Sunday, March 04, 2007

Eu, Ras Adauto, faço de Lima Barreto um personagem de minha performance


Lendo "O Diário Íntimo de Lima Barreto"
hoje de noite!

Como num poema de embriagues
fala-me nas sombras do meu quarto aqui de Berlin
nessa noite fria de primavera
Afonso Henriques

Meu filho Leon dorme como um anjo mestiço
em seu quarto cercado de brinquedos
enquanto Katharina digita em seu note-book
uma história maluca...lá na cozinha.

E o que me fala Afonso Henriques
mais conhecido como Lima Barreto
para outro negro que nem ele
mas vagando em terras estrangeiras?

Uma televisão está ligada na casa do turco ao lado
e eu falo para Afonso Henriques:

- Afonso, o que mudou em nossa Bruzundangas?

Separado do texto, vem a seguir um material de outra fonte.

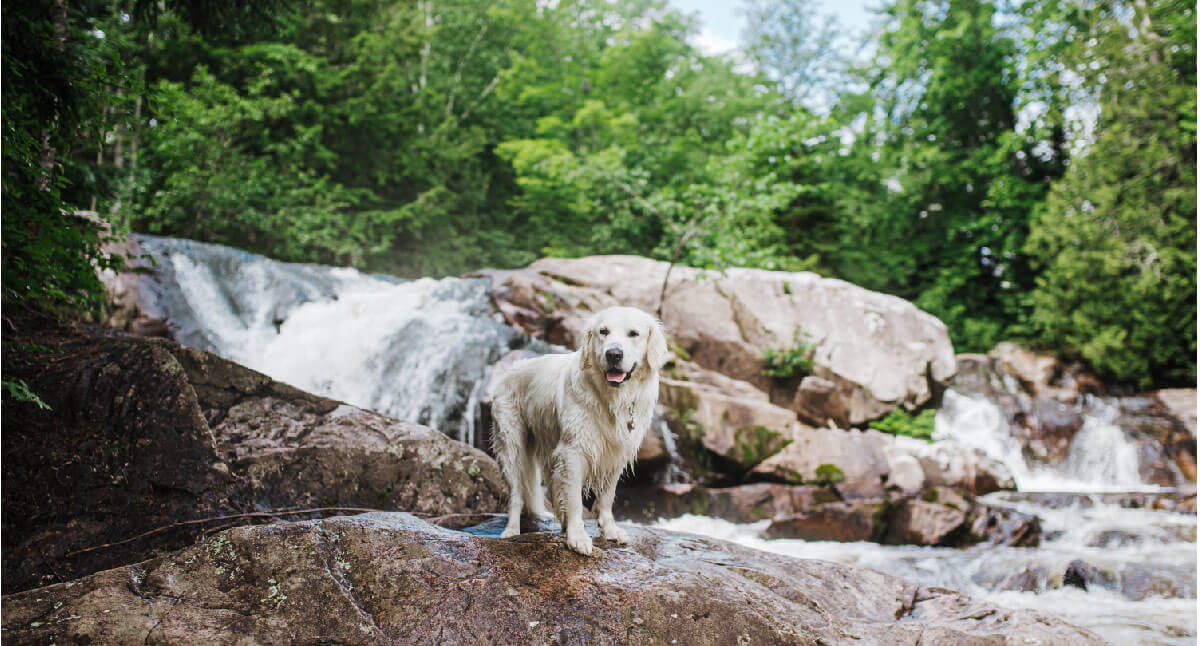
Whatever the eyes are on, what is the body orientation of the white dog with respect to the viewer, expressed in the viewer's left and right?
facing the viewer and to the right of the viewer

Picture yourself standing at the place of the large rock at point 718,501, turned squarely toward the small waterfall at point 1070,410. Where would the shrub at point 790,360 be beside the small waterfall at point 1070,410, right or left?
left

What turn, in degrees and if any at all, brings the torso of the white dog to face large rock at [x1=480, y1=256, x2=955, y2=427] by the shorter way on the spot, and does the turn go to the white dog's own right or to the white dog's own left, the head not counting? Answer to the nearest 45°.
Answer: approximately 135° to the white dog's own left

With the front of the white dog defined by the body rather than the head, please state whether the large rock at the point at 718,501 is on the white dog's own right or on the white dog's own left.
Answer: on the white dog's own left

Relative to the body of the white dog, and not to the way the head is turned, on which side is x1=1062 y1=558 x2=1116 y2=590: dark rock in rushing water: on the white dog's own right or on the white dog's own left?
on the white dog's own left

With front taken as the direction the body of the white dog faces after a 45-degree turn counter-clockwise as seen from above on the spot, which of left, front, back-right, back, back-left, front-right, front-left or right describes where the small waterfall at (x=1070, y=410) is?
front-left

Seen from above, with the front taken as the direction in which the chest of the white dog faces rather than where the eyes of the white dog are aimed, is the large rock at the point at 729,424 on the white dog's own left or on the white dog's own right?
on the white dog's own left

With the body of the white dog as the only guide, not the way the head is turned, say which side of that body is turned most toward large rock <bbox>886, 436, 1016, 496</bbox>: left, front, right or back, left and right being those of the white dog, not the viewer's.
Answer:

E Afonso me responde, enquanto toma sua pinga
mesmo no gargalo:

"Um progresso! Até aqui se fazia isso sem ser preciso estado de sítio; o Brasil já estava habituado a essa história. Durante quatrocentos anos não se fez outra coisa pelo Brasil. Creio que se modificará o nome: estado de sítio passará a ser estado de fazenda. De sítio para fazenda, há sempre um aumento, pelo menos no número de escravos..."

Depois desaparece no meio dos móveis prometendo voltar
outra noite com mais calma e menos bêbado...




Lima Barreto no Hospício

Take 2:


O Diário de um tipo Extravagante

Dias depois encarno Lima Barreto em uma performance:

Ano: 1903
Afonso Henriques enquanto jovem:

Meu personagem, vestido elegantemente um pobre terno preto, tendo à cabeça um chapéu panamá, escreve com suas letras graúdas e perfeitas em seu “Diário Íntimo”:

”Eu sou Afonso Henriques de Lima Barreto.
Tenho vinte e dois anos.
Sou filho legítimo de João Henriques de Lima Barreto.
Fui aluno da Escola Politécnica.
No futuro, escreverei a História da Escravidão Negra no Brasil
e sua influência na nossa nacionalidade.

* * *
Nasci em segunda-feira, 13-5-81.

..................
Alguns anos depois, meu personagem vaga como um fantasma pelos Corredores do Hospício do Pinel, em Botafogo. E recita para si próprio:

- Estou cansado da polícia interferir sempre em minha vida particular.
Eu, Afonso, não nasci para habitar o Cemitério dos Vivos. Enquanto isso essa canalha, vestida à francesa, passeia pela Bruzundungas pomposos e ridículos,donos dos puteiros, das loterias e das casas bancárias...
“Mas... estou na cova e não devo relembrar aos viventes coisas dolorosas.”

A sopa do Hospício veio fria e insonsa. Afonso olha pela janela, enquanto um doido passa correndo pelo corredor sendo perseguido por uma freira nervosa. Suas letras no papel amarelado sao garranchos obtusos. Suas maos tremem!